File: mergeall-products/unzipped/test/ziptools/docetc/1.1-upgrades/py-2.X-fixes.txt
This file describes the improvements made for running ziptools
on Python 2.X in ziptools version 1.1. In short, non-ASCII
filenames no longer trigger exceptions when printed to pipes,
and work portably in other tools when added to zipfiles by 2.X.
In more detail (and mostly for developers), three 2.X-specific
changes were made in ziptools 1.1:
1) Use os.lchmod() for symlink permissions on 2.X and Unix
1.1's new permission support requires running a chmod() call
on symlinks. In Python 2.X, os.chmod() doesn't handle symlinks
on Unix (the follow_symlinks argument is not available), but
os.lchmod() does: use it for permissions propagation in 2.X.
2) Fix trace-message exceptions on 2.X for non-ASCII unicode filenames
In 1.0, non-ASCII filenames in zipfiles created by other tools
(including Python 3.X) could trigger an exception when printed
to a pipe by Python 2.X. This didn't occur when messages were
printed to the console, but would happen for pipes whenever an
extract yielded a decoded unicode object for a non-ASCII filename.
This became common with the next fix, because all non-ASCII
filenames are now unicode in 2.X in creates. To fix, printed
str items are forcibly encoding to UTF-8 when printed by 2.X.

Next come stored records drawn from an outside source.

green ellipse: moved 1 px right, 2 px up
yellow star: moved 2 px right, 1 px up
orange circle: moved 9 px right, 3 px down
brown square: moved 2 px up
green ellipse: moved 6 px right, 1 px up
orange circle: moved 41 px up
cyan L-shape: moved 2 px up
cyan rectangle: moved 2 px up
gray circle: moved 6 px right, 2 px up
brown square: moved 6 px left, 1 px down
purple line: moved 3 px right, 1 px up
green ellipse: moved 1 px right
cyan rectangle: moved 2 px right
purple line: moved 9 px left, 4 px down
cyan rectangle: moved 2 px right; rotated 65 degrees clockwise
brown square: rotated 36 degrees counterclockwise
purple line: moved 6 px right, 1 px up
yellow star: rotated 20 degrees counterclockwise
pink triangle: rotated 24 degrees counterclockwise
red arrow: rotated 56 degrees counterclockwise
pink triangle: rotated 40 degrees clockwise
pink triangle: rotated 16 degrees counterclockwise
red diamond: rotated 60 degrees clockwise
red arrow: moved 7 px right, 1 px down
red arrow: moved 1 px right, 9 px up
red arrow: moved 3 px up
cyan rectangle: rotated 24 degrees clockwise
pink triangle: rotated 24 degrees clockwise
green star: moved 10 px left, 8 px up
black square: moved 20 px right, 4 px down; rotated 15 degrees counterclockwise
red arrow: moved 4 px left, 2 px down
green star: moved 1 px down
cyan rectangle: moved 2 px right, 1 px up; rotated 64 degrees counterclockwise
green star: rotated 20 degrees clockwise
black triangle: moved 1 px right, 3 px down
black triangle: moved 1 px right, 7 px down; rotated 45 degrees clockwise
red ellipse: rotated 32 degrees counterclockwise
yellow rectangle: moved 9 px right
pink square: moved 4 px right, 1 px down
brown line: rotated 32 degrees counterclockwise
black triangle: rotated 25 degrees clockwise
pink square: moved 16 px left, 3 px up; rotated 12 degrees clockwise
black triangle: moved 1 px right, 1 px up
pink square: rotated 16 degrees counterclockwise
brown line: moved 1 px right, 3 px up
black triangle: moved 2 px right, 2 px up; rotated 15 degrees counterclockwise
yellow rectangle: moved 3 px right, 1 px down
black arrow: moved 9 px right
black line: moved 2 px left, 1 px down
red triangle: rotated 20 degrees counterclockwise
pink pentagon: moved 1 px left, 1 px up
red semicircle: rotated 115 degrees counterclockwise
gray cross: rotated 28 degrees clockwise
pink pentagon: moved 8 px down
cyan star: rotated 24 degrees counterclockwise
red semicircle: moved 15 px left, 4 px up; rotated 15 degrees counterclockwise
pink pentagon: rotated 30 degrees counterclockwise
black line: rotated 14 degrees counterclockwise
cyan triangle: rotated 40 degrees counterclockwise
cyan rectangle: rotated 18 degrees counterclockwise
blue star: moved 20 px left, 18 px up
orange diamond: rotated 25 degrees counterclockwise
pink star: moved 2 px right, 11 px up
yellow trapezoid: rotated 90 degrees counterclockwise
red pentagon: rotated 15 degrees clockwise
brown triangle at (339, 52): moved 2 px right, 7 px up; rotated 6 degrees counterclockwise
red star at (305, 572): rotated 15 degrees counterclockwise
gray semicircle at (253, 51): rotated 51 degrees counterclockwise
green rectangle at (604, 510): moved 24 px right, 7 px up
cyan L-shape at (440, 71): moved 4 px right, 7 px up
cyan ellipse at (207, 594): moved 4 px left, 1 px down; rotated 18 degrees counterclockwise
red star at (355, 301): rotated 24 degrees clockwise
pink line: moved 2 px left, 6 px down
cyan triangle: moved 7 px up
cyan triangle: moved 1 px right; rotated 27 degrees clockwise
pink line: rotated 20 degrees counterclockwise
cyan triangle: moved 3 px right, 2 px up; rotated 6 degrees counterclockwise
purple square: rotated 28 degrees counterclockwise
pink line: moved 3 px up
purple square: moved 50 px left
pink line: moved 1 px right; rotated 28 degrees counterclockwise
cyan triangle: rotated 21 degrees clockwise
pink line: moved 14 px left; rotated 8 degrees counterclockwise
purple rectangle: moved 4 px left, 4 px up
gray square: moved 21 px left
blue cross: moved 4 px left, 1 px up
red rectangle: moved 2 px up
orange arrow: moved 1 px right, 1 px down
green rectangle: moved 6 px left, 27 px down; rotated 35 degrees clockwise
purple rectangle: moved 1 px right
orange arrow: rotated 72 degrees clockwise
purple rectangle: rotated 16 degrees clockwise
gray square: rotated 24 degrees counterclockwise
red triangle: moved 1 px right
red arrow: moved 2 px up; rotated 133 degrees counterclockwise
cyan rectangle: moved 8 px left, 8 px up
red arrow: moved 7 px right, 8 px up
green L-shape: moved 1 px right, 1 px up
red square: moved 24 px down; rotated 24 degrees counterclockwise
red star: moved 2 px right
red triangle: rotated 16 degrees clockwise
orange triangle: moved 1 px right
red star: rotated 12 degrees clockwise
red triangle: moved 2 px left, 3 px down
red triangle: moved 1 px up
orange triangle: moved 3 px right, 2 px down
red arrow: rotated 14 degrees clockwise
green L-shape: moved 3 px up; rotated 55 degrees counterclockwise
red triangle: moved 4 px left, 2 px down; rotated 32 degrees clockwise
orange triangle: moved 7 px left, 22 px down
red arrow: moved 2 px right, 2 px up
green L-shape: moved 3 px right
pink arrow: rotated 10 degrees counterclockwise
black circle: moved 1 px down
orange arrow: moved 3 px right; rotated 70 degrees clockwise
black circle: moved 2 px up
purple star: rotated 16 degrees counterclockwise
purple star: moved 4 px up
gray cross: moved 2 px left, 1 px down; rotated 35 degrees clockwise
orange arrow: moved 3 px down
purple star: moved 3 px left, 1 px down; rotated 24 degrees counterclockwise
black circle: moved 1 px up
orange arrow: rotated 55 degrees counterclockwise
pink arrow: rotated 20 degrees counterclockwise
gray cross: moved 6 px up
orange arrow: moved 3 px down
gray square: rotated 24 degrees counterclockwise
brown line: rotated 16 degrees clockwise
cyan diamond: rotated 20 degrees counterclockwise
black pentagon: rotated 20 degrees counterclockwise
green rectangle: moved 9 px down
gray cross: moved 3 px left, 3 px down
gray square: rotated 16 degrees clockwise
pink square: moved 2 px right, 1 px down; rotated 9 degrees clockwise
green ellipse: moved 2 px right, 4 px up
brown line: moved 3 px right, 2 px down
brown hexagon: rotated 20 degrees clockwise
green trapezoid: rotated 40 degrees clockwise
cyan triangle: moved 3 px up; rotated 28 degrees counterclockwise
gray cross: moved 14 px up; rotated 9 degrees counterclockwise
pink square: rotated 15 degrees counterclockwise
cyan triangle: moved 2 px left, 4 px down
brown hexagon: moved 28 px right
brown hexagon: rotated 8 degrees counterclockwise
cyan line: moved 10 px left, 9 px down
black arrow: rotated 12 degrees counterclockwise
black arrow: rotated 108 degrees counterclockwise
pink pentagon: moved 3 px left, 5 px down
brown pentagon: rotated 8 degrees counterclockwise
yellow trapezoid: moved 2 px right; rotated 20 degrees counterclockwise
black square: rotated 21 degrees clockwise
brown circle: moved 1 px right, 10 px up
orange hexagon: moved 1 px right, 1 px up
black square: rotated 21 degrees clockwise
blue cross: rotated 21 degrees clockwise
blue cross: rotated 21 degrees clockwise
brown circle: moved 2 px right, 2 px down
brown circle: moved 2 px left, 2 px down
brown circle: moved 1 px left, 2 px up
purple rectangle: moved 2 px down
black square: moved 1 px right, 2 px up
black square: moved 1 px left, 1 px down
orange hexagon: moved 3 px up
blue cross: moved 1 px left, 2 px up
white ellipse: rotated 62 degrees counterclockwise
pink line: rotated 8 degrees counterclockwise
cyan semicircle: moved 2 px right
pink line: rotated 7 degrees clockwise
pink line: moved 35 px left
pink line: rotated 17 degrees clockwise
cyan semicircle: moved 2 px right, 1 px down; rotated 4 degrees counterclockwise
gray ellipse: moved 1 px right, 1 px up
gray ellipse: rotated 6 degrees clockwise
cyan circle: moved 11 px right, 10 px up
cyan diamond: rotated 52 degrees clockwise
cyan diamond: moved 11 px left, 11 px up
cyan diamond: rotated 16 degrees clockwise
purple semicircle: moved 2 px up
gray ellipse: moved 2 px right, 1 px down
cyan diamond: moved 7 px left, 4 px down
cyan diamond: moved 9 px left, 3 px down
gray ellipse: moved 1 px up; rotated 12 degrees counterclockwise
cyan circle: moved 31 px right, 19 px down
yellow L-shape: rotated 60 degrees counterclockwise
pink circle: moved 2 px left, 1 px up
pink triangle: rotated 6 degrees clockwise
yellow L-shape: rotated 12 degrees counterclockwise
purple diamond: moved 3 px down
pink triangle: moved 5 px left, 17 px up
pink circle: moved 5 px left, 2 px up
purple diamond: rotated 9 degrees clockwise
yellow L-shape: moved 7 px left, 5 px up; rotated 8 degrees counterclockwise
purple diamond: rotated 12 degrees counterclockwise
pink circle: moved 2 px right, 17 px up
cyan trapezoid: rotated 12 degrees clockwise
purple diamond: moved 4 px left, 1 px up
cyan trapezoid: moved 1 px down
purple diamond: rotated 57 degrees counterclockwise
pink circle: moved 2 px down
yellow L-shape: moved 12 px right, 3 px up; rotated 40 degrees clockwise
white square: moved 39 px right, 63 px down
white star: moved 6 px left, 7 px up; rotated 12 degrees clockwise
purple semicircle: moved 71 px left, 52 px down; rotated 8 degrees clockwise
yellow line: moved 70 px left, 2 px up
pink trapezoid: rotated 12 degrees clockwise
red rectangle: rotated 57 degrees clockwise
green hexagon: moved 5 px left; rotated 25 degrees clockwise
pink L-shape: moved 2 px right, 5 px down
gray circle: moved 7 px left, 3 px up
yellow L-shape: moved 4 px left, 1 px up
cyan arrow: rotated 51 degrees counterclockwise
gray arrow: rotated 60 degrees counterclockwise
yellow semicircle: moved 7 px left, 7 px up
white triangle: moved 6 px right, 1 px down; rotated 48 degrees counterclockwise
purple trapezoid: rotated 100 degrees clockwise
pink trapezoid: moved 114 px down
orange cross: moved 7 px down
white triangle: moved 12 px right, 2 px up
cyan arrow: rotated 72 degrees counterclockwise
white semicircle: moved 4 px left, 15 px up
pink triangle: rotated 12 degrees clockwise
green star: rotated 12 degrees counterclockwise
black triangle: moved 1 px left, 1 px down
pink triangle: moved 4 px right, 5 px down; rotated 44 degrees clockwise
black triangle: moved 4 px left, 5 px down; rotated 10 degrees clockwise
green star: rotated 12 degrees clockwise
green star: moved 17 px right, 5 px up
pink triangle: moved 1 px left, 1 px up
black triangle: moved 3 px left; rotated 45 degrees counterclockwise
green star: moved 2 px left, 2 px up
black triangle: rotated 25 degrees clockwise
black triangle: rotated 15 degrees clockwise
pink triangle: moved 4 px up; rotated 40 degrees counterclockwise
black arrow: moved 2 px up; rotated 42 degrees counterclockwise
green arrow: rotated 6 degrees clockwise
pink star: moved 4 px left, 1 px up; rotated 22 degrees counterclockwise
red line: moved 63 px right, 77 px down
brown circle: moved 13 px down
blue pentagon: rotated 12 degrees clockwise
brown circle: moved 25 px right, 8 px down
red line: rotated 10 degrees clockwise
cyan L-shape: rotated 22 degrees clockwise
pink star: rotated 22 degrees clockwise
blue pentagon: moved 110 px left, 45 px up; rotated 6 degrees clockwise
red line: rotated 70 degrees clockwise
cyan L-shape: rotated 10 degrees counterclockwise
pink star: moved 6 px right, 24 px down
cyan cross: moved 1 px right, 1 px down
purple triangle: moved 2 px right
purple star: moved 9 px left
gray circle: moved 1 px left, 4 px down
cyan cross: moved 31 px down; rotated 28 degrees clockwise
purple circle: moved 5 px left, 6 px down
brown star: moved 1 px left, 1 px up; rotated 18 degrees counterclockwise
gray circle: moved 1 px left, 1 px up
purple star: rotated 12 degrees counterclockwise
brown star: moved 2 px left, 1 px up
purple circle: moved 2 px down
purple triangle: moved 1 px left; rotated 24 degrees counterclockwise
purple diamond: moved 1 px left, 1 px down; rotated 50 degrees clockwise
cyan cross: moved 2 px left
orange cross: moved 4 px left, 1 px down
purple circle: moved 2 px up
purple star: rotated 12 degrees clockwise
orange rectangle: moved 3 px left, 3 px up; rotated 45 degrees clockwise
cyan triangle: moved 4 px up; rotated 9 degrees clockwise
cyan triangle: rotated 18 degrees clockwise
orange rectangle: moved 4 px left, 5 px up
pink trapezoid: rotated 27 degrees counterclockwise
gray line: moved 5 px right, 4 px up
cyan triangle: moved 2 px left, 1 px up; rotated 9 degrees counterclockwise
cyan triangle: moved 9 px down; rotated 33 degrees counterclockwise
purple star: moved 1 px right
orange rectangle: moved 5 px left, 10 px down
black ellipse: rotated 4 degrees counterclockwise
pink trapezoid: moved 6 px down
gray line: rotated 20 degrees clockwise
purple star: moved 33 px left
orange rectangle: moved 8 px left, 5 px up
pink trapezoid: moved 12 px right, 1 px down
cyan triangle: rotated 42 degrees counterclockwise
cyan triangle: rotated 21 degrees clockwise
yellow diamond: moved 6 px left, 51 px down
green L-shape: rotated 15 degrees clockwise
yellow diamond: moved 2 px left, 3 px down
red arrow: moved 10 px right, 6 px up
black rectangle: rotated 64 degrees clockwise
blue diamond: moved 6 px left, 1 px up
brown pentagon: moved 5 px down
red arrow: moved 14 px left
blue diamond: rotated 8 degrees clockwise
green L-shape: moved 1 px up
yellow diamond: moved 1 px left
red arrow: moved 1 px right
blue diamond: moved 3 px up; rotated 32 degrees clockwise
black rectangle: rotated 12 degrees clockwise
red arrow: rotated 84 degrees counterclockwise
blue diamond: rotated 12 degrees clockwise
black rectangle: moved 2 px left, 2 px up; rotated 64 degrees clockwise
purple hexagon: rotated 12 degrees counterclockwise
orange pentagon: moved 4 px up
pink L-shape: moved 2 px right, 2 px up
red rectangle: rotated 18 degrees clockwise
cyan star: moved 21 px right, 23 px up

Separately, non-ASCII prints can generally fail in both Pythons
on Windows; this was fixed by munging characters or bytes.
3) Fix munged filenames in 3.X (and other) unzips of 2.X zips
Summary: when run by Python 2.X, ziptools creates (zips) now process
filenames as Unicode, so that zipfiles made by 2.X are more platform
agnostic. Else, non-ASCII filenames could be munged when unzipped
either across platforms, or by other tools - including Python 3.X.
Details: when run on Python 2.X, creates now force filenames to Unicode
by passing a unicode object instead of a str to os.listdir(). This in
turn makes the 2.X zipfile module encode filenames more interoperably,
using Unicode formats and flags expected by other unzip tools.
Formerly, ziptools on 2.X stored filenames as bytes pre-encoded per the
underlying platform's default. This worked if 2.X unzipped its own zips
on the same platform, but could fail to decode properly on 3.X as well
as incompatible platforms. When ziptools 1.0 was run on 3.X, 2.X zips
yielded munged non-ASCII filenames; with the 1.1 fix, they do not.
This fix also made it necessary to avoid a 2.X encoding exception for the
now-Unicode non-ASCII filenames in trace messages printed during creates
to pipes on Unix. The exceptions could also happen before the fix when
2.X extracted 3.X zips, because Unicode was returned for non-ASCII.
For reference, below is the (reformatted) relevant code from the 2.X and
3.X zipfile modules. ziptools' former 2.X str scheme generally worked if
2.X both zipped and unzipped on the same (or a compatible) platform, but
the new unicode scheme both yields a more platform-neutral encoding and
satisfies the expectation of 3.X and other unzip tools:
2.X (str text is encoded bytes):
Create: unicode|bytes=>bytes
if isinstance(self.filename, unicode):
try:
return self.filename.encode('ascii'), self.flag_bits
except UnicodeEncodeError:
return self.filename.encode('utf-8'), self.flag_bits | 0x800
else:
return self.filename, self.flag_bits <== str: platform-encoded
Extract: bytes=>unicode|bytes
if self.flag_bits & 0x800:
return self.filename.decode('utf-8') # ok for ascii or utf8
else:
return self.filename <== str: ok IFF compatible!
3.X (str text is decoded Unicode):
Create: unicode=>bytes
try:
return self.filename.encode('ascii'), self.flag_bits
except UnicodeEncodeError:
return self.filename.encode('utf-8'), self.flag_bits | 0x800
Extract: bytes=>unicode
if flags & 0x800:
filename = filename.decode('utf-8') # ok if flag & (ascii | utf8)
else:
filename = filename.decode('cp437') <== MUNGED if UTF-8 from 2.X!